***** Task input
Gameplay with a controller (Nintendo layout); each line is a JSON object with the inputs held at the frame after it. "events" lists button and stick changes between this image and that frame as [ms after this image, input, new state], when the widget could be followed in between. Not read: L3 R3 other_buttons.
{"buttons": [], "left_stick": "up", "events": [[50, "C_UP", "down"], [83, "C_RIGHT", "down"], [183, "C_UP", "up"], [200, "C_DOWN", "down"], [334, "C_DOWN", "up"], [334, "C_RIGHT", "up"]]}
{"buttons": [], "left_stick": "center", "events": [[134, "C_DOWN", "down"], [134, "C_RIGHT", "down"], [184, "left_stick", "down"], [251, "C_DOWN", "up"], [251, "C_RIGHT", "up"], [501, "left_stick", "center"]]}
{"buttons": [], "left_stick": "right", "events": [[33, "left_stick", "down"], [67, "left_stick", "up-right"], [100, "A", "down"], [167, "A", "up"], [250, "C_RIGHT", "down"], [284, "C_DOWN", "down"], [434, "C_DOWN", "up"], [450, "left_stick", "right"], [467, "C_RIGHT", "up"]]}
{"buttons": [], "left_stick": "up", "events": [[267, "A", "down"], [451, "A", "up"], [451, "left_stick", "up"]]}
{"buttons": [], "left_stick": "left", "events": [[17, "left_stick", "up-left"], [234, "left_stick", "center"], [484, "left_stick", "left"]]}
**********
Problem — Give back every entry exactly, with nothing left out.

Exercise response —
Gameplay with a controller (Nintendo layout); each line is a JSON object with the inputs held at the frame after it. "events" lists button and stick changes between this image and that frame as [ms after this image, input, new state], when the widget could be followed in between. Not read: L3 R3 other_buttons.
{"buttons": [], "left_stick": "up", "events": [[50, "C_UP", "down"], [83, "C_RIGHT", "down"], [183, "C_UP", "up"], [200, "C_DOWN", "down"], [334, "C_DOWN", "up"], [334, "C_RIGHT", "up"]]}
{"buttons": [], "left_stick": "center", "events": [[134, "C_DOWN", "down"], [134, "C_RIGHT", "down"], [184, "left_stick", "down"], [251, "C_DOWN", "up"], [251, "C_RIGHT", "up"], [501, "left_stick", "center"]]}
{"buttons": [], "left_stick": "right", "events": [[33, "left_stick", "down"], [67, "left_stick", "up-right"], [100, "A", "down"], [167, "A", "up"], [250, "C_RIGHT", "down"], [284, "C_DOWN", "down"], [434, "C_DOWN", "up"], [450, "left_stick", "right"], [467, "C_RIGHT", "up"]]}
{"buttons": [], "left_stick": "up", "events": [[267, "A", "down"], [451, "A", "up"], [451, "left_stick", "up"]]}
{"buttons": [], "left_stick": "left", "events": [[17, "left_stick", "up-left"], [234, "left_stick", "center"], [484, "left_stick", "left"]]}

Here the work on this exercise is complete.